The Genetic Analysis of Autophagy-Dependent Caspase Activation in Drosophila melanogaster

Abstract

During Drosophila melanogaster pupation, groups of undifferentiated adult cells proliferate and undergo regulated cell shape changes, while larval tissues are eliminated by programmed cell death (PCD). PCD is most commonly associated with apoptosis; however, a growing body of evidence suggests that autophagic cell death represents an alternative form of PCD. In some contexts autophagy can induce caspase-dependent PCD, but the regulatory pathways that link autophagy and apoptosis remain poorly understood. The overexpression of Atg16B induces autophagy-dependent caspase activation in the larval epidermis, and presumptive adult tissues.

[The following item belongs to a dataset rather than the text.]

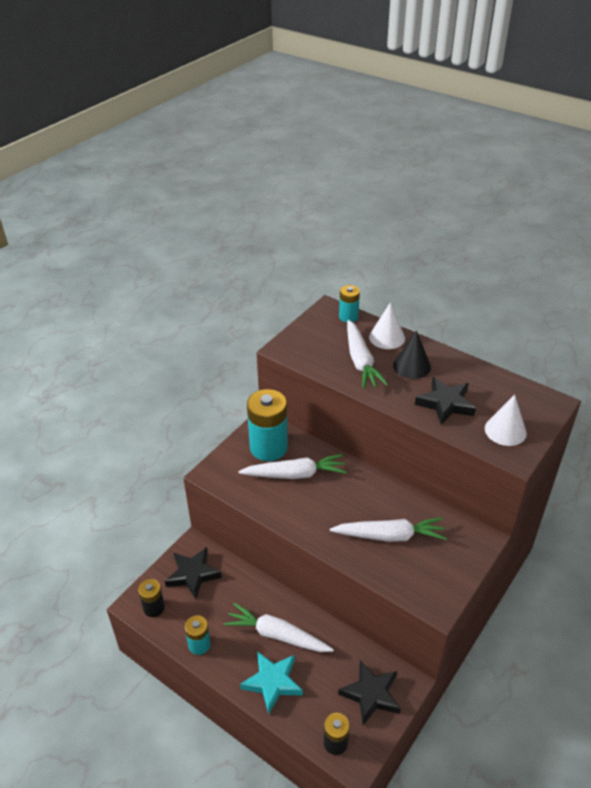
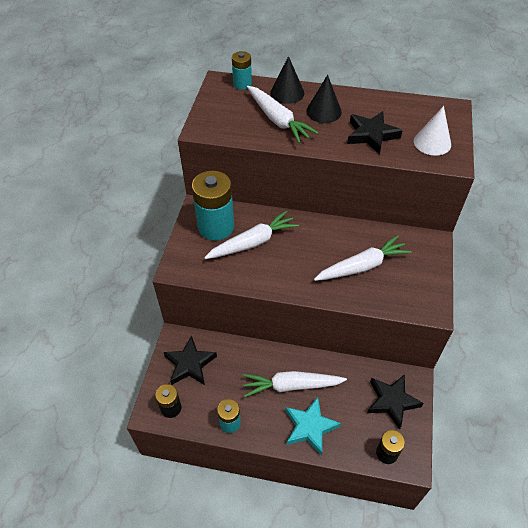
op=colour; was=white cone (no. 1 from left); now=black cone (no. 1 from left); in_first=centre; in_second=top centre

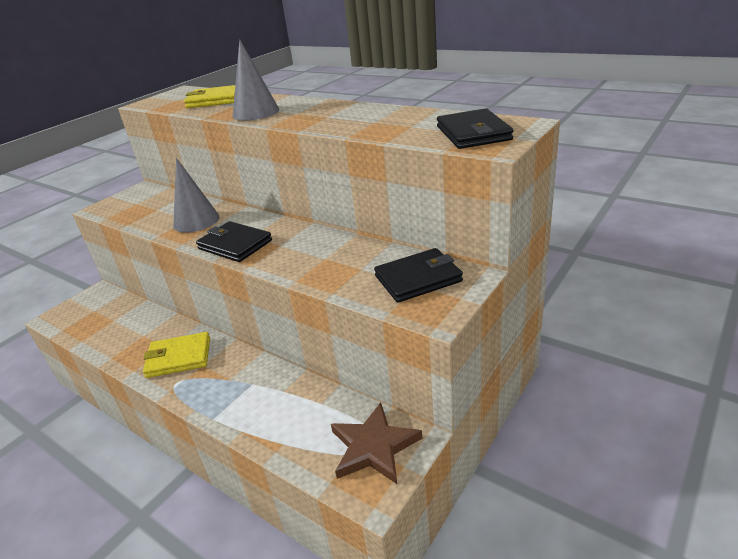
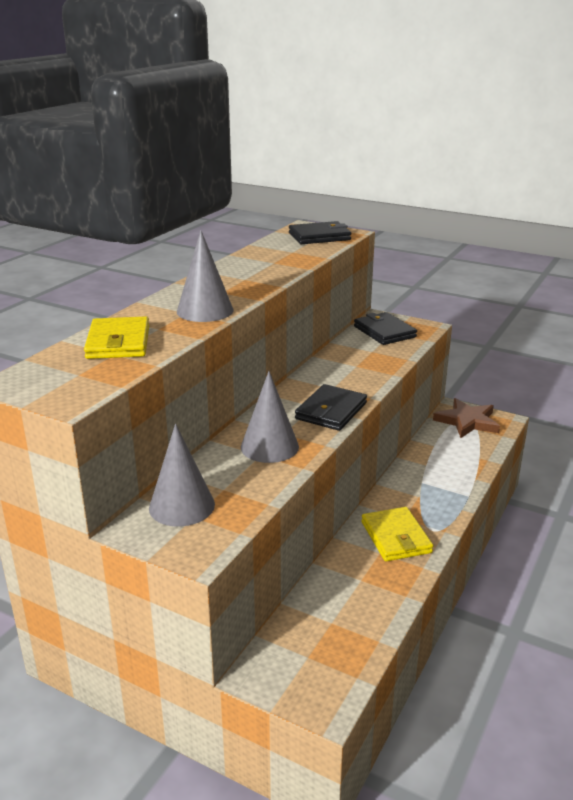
op=appeared; now=grey cone (no. 1 from left); in_second=middle left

Also, the overexpression of Atg16B, in tissues specified by pnrGAL4, results in an adult cuticular phenotype that cannot be directly attributed to caspase activity. However, altering the level of Atg16B expression can modulate the adult cuticular phenotype. Therefore, the adult cuticular phenotype was used in a broad based genome-wide screen for dose-dependent modifiers of the regulation of autophagy. To date, 399 chromosomal deficiencies, representing approximately 92% of the 2nd and 3rd chromosomes, and 25 duplications have been tested. Consequently, 42 deficiencies have been identified as dominant enhancers of the Atg16B overexpression phenotype, 24 deficiencies have been identified as dominant modifiers, and 13 deficiencies have been identified as dominant suppressors. Further genetic analysis of these interacting deficiencies was carried out to initiate the process of identifying individual loci associated with the dose-sensitive modification of the Atg16B overexpression phenotype. It is hoped that the identification of these genes will elucidate the genetic pathways regulating autophagy and the autophagic induction of caspase activity.